What is the general solution of the differential equation? :  xy dy/dx = x^2 - y^2

1 Answer
Sep 22, 2017

$y = \pm \sqrt{{x}^{2} / 2 - \frac{A}{x} ^ 2}$

Explanation:

We have:

$x y \frac{\mathrm{dy}}{\mathrm{dx}} = {x}^{2} - {y}^{2}$ ..... [A]

Note, that we cannot isolate terms in $x$ and $y$ alone so let us attempt some manipulation in an attempt to simplify the equation:

$\frac{\mathrm{dy}}{\mathrm{dx}} = \frac{{x}^{2} - {y}^{2}}{x y}$

$\therefore \frac{\mathrm{dy}}{\mathrm{dx}} = \frac{{x}^{2}}{x y} - \frac{{y}^{2}}{x y}$

$\therefore \frac{\mathrm{dy}}{\mathrm{dx}} = \frac{x}{y} - \frac{y}{x}$ ..... [B]

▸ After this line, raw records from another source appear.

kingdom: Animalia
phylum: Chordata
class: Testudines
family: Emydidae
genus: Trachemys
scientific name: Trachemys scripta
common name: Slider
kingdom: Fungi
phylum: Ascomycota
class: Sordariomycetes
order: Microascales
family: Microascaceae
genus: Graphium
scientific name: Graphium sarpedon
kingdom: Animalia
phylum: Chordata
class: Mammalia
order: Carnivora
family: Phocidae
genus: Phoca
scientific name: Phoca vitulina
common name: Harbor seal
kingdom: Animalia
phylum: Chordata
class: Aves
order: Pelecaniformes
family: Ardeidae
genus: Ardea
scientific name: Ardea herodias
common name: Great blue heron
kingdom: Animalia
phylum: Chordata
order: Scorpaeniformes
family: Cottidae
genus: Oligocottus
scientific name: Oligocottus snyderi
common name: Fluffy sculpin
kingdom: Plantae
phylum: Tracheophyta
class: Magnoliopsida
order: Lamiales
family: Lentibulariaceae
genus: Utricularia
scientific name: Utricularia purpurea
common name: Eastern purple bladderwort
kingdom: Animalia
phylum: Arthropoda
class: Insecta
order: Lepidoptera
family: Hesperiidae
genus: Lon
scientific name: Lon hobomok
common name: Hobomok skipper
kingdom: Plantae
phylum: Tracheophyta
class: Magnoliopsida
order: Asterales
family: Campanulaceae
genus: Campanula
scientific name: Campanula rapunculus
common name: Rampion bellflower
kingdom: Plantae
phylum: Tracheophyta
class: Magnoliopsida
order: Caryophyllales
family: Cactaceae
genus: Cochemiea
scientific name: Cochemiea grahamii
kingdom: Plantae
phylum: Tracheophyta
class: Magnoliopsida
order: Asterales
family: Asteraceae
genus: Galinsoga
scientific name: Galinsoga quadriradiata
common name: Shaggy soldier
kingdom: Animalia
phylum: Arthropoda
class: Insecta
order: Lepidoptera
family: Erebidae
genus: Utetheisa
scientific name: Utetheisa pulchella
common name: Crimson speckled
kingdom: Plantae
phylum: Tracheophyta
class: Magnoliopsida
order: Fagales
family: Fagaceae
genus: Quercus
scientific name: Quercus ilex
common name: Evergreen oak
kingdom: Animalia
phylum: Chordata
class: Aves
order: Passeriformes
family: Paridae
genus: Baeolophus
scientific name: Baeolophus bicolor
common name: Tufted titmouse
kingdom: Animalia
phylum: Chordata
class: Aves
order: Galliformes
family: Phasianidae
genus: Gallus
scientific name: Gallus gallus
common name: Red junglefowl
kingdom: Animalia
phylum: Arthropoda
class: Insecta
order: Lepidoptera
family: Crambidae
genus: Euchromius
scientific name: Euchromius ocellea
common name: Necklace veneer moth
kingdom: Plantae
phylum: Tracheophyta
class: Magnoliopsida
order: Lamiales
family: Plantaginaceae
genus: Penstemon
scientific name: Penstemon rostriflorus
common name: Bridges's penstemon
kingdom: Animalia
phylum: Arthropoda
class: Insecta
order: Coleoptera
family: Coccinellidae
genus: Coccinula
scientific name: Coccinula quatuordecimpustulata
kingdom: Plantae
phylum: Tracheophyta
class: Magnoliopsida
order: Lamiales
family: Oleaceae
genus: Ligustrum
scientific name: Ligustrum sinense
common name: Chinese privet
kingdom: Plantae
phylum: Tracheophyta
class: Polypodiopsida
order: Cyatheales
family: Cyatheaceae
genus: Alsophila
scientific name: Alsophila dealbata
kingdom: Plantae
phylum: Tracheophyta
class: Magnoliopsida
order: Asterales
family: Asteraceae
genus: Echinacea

So Let us try a substitution, Let:

$v = \frac{y}{x} \implies y = v x \implies \frac{\mathrm{dy}}{\mathrm{dx}} = v + x \frac{\mathrm{dv}}{\mathrm{dx}}$

And substituting into the above DE [B], to eliminate $y$:

$v + x \frac{\mathrm{dv}}{\mathrm{dx}} = \frac{1}{v} - v$
$\therefore x \frac{\mathrm{dv}}{\mathrm{dx}} = \frac{1}{v} - 2 v$

$\therefore x \frac{\mathrm{dv}}{\mathrm{dx}} = \frac{1 - 2 {v}^{2}}{v}$

$\therefore \frac{v}{1 - 2 {v}^{2}} \frac{\mathrm{dv}}{\mathrm{dx}} = \frac{1}{x}$

Which has indeed helped as it has reduced the initial equation [A] to a separable equation, so we can now "seperate the variables" to get:

$\int \setminus \frac{v}{1 - 2 {v}^{2}} \setminus \mathrm{dv} = \int \setminus \frac{1}{x} \setminus \mathrm{dx}$
$\therefore - \frac{1}{4} \setminus \int \setminus \frac{- 4 v}{1 - 2 {v}^{2}} \setminus \mathrm{dv} = \int \setminus \frac{1}{x} \setminus \mathrm{dx}$

And this is trivial to integrate to get:

$- \frac{1}{4} \ln | 1 - 2 {v}^{2} | = \ln | x | + \ln C$
$\therefore - \frac{1}{4} \ln | 1 - 2 {v}^{2} | = \ln | C x |$
$\therefore \ln | 1 - 2 {v}^{2} | = \left(- 4\right) \ln | C x |$

$\therefore \ln | 1 - 2 {v}^{2} | = \ln | \frac{1}{C x} ^ 4 |$

And the due to the monotonicity of the logarithmic function we have:

$1 - 2 {v}^{2} = \frac{1}{C x} ^ 4$

And restoring the substitution we get:

$1 - 2 {\left(\frac{y}{x}\right)}^{2} = \frac{1}{C x} ^ 4$

Which is the General Solution of [A], and is we require an explicit solution; then:

$2 {\left(\frac{y}{x}\right)}^{2} = 1 - \frac{1}{C x} ^ 4$
$\therefore {y}^{2} / {x}^{2} = \frac{1}{2} - \frac{1}{2} \frac{1}{C x} ^ 4$

$\therefore {y}^{2} = {x}^{2} \left\{\frac{1}{2} - \frac{1}{2} \frac{1}{C x} ^ 4\right\}$

$\therefore {y}^{2} = {x}^{2} / 2 - \frac{A}{x} ^ 2$

Leading to the explicit solution:

$y = \pm \sqrt{{x}^{2} / 2 - \frac{A}{x} ^ 2}$